Figure 12: Option Merging – an example of setting up the combination of different studies previously created in different maps.
3.3.2. This final merged fragmentation map represents only N-Terminal cleavages (independently of the ion type a-, b- or c-) above the protein sequence and C-Terminal cleavages (independently of the ion type x-, y- or z-) below the protein sequence. The final percentage of residue cleavages is computed and displayed below the fragmentation map. If the Cleavage frequency option is enabled, cleavages will then be colored and the color scale will be displayed below the fragmentation map as can be seen in Figure 13.

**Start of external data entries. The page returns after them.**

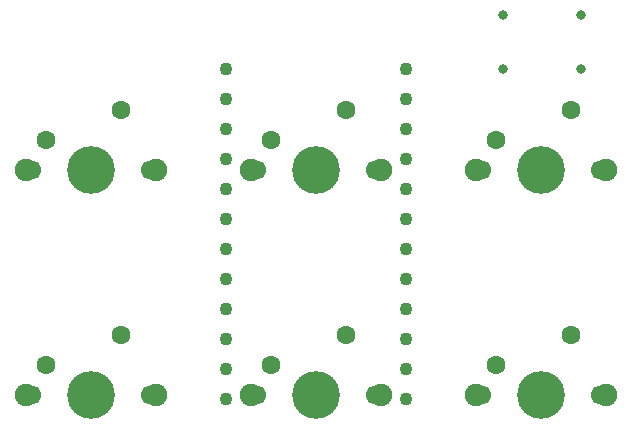
<source format=gbr>
%TF.GenerationSoftware,Altium Limited,Altium Designer,20.1.12 (249)*%
G04 Layer_Color=0*
%FSLAX26Y26*%
%MOIN*%
%TF.SameCoordinates,4EBFCD2D-B14F-4313-BC4F-D652A0771492*%
%TF.FilePolarity,Positive*%
%TF.FileFunction,Plated,1,2,PTH,Drill*%
%TF.Part,Single*%
G01*
G75*
%TA.AperFunction,ComponentDrill*%
%ADD29C,0.159449*%
%ADD30C,0.074803*%
%ADD31C,0.066929*%
%ADD32C,0.062992*%
%ADD33C,0.042992*%
%ADD34C,0.031496*%
D29*
X1089173Y1084842D02*
D03*
X339961Y335630D02*
D03*
X1838386D02*
D03*
X1089173D02*
D03*
X339961Y1084842D02*
D03*
X1838386D02*
D03*
D30*
X1305709D02*
D03*
X872638D02*
D03*
X556496Y335630D02*
D03*
X123425D02*
D03*
X2054921D02*
D03*
X1621850D02*
D03*
X1305709D02*
D03*
X872638D02*
D03*
X556496Y1084842D02*
D03*
X123425D02*
D03*
X2054921D02*
D03*
X1621850D02*
D03*
D31*
X1289173D02*
D03*
X889173D02*
D03*
X539961Y335630D02*
D03*
X139961D02*
D03*
X2038386D02*
D03*
X1638386D02*
D03*
X1289173D02*
D03*
X889173D02*
D03*
X539961Y1084842D02*
D03*
X139961D02*
D03*
X2038386D02*
D03*
X1638386D02*
D03*
D32*
X1189173Y1284842D02*
D03*
X939173Y1184842D02*
D03*
X439961Y535630D02*
D03*
X189961Y435630D02*
D03*
X1938386Y535630D02*
D03*
X1688386Y435630D02*
D03*
X1189173Y535630D02*
D03*
X939173Y435630D02*
D03*
X439961Y1284842D02*
D03*
X189961Y1184842D02*
D03*
X1938386Y1284842D02*
D03*
X1688386Y1184842D02*
D03*
D33*
X1389764Y1220472D02*
D03*
Y420472D02*
D03*
Y820472D02*
D03*
Y320472D02*
D03*
Y620472D02*
D03*
Y520472D02*
D03*
Y1020472D02*
D03*
Y920472D02*
D03*
Y1320472D02*
D03*
Y1120472D02*
D03*
Y1420472D02*
D03*
Y720472D02*
D03*
X789764Y420472D02*
D03*
Y820472D02*
D03*
Y1220472D02*
D03*
Y320472D02*
D03*
Y620472D02*
D03*
Y520472D02*
D03*
Y1020472D02*
D03*
Y920472D02*
D03*
Y1120472D02*
D03*
Y1320472D02*
D03*
Y1420472D02*
D03*
Y720472D02*
D03*
D34*
X1712599Y1421260D02*
D03*
Y1602362D02*
D03*
X1972441Y1421260D02*
D03*
Y1602362D02*
D03*
%TF.MD5,3e8c74bc0c5a33ef05043964d19fbfbf*%
M02*

</source>
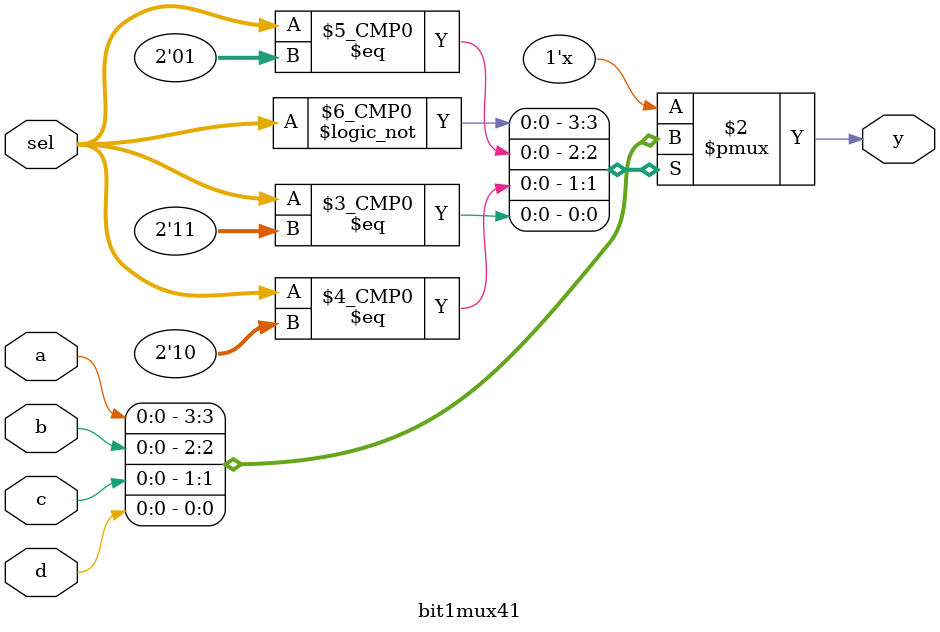
<source format=v>
module bit1mux41(a,b,c,d,sel,y);
	input a,b,c,d;
	input [1:0] sel;
	output reg y;
	
	always@(*) begin
		case(sel)
		2'b00: y=a;
		2'b01: y=b;
		2'b10: y=c;
		2'b11: y=d;
		endcase
	end
endmodule

</source>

Figure 13: Option Merging – an example of merged fragmentation maps with (top panel) and without (bottom panel) the Cleavage frequency option enabled.
3.4. Saving & exporting results
3.4.1. TDFragMapper allows to export the maps as image in the following formats: TIFF, PNG, JPG. This is done by clicking on File menu → Export → Image (or press CTRL + I), as shown in Figure 14.
3.4.2. TDFragMapper also allows to save the results which could later loaded back. This is done by clicking on File menu → Save Results (or press CTRL + S), as shown in Figure 14.
3.4.3. TDFragMapper also allows to export a summary report to PDF® file containing uploaded data files information and all the parameters used to create the maps. This is done by clicking on File menu → Export → Summary report (or by pressing CTRL + P), as shown in Figure 14.
Figure 14: Save results
3.5. Loading results
3.5.1. TDFragMapper loads results in its own format (*.tdfm). This can be accomplished in two ways, by double-clicking on a TDFragMapper results file or by clicking on File menu → Load Results (or press CTRL + O) and selecting the file, as seen in Figure 15.
Figure 15: Load TDFragMapper results from the main interface.
This tutorial can be accessed through Help menu → Read Me (or by pressing F1).